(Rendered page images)
------------------------------------

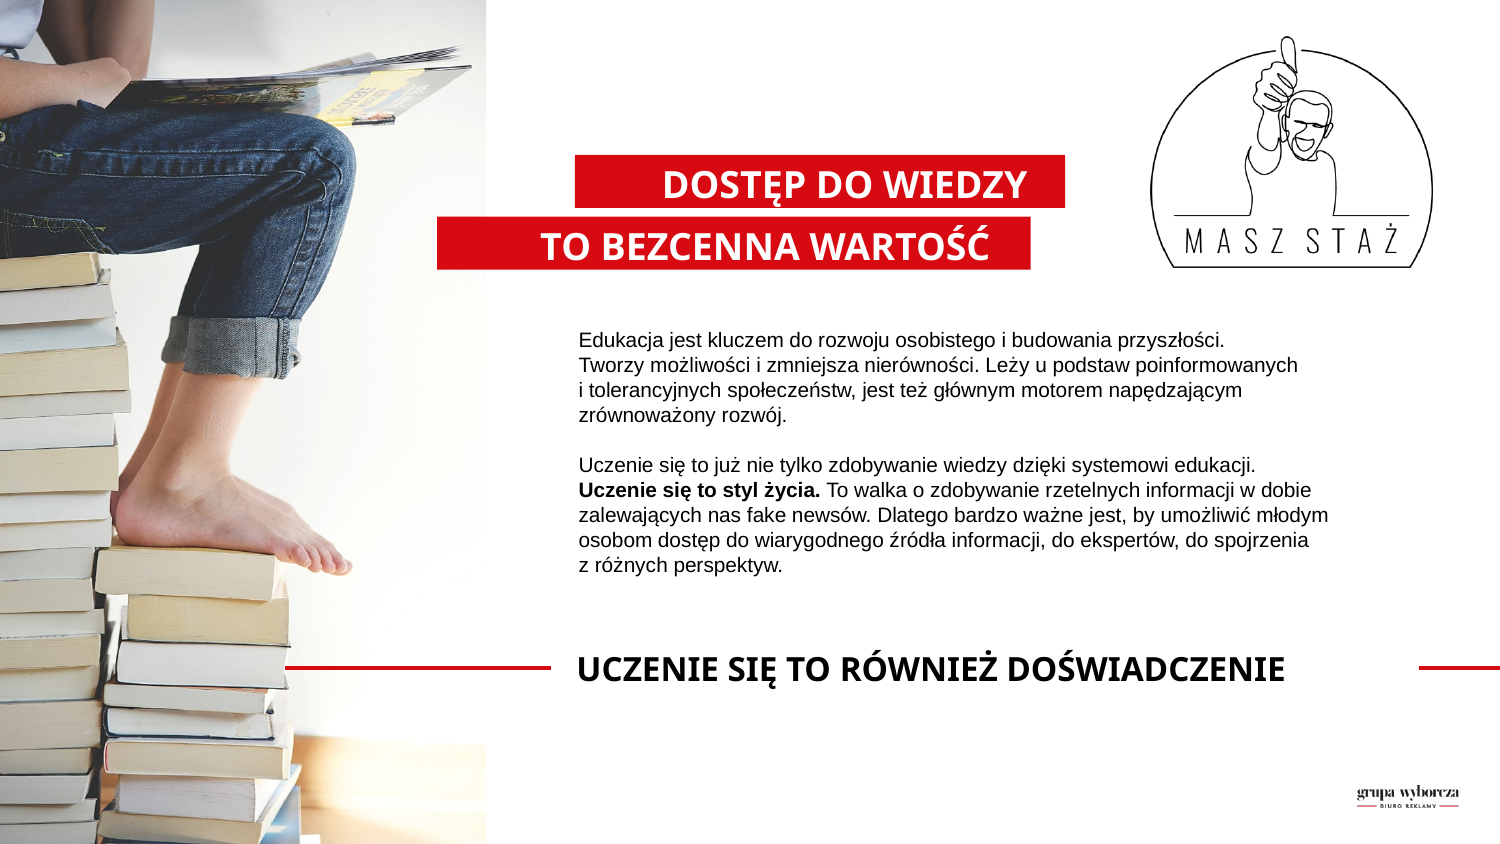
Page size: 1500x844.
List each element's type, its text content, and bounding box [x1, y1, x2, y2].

picture [1357, 785, 1459, 809]
text_box UCZENIE SIĘ TO RÓWNIEŻ DOŚWIADCZENIE [561, 641, 1500, 694]
picture [0, 0, 487, 844]
picture [1149, 36, 1433, 269]
text_box TO BEZCENNA WARTOŚĆ [490, 214, 1006, 268]
text_box [573, 153, 1067, 210]
text_box [490, 215, 1033, 272]
text_box Edukacja jest kluczem do rozwoju osobistego i budowania przyszłości. Tworzy możliwości i zmniejsza nierówności. Leży u podstaw poinformowanych i tolerancyjnych społeczeństw, jest też głównym motorem napędzającym zrównoważony rozwój. Uczenie się to już nie tylko zdobywanie wiedzy dzięki systemowi edukacji. Uczenie się to styl życia. To walka o zdobywanie rzetelnych informacji w dobie zalewających nas fake newsów. Dlatego bardzo ważne jest, by umożliwić młodym osobom dostęp do wiarygodnego źródła informacji, do ekspertów, do spojrzenia z różnych perspektyw. [563, 319, 1368, 585]
title DOSTĘP DO WIEDZY [584, 153, 1043, 207]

------------------------------------

What you are asked to do:
Return the data above unchanged. Pictures are not part of the copy.

Response for this exercise:
Page size: 1500x844.
List each element's type, its text content, and bounding box [x1, y1, x2, y2].

picture [1357, 785, 1459, 809]
text_box UCZENIE SIĘ TO RÓWNIEŻ DOŚWIADCZENIE [561, 641, 1500, 694]
picture [0, 0, 487, 844]
picture [1149, 36, 1433, 269]
text_box TO BEZCENNA WARTOŚĆ [490, 214, 1006, 268]
text_box [573, 153, 1067, 210]
text_box [490, 215, 1033, 272]
text_box Edukacja jest kluczem do rozwoju osobistego i budowania przyszłości. Tworzy możliwości i zmniejsza nierówności. Leży u podstaw poinformowanych i tolerancyjnych społeczeństw, jest też głównym motorem napędzającym zrównoważony rozwój. Uczenie się to już nie tylko zdobywanie wiedzy dzięki systemowi edukacji. Uczenie się to styl życia. To walka o zdobywanie rzetelnych informacji w dobie zalewających nas fake newsów. Dlatego bardzo ważne jest, by umożliwić młodym osobom dostęp do wiarygodnego źródła informacji, do ekspertów, do spojrzenia z różnych perspektyw. [563, 319, 1368, 585]
title DOSTĘP DO WIEDZY [584, 153, 1043, 207]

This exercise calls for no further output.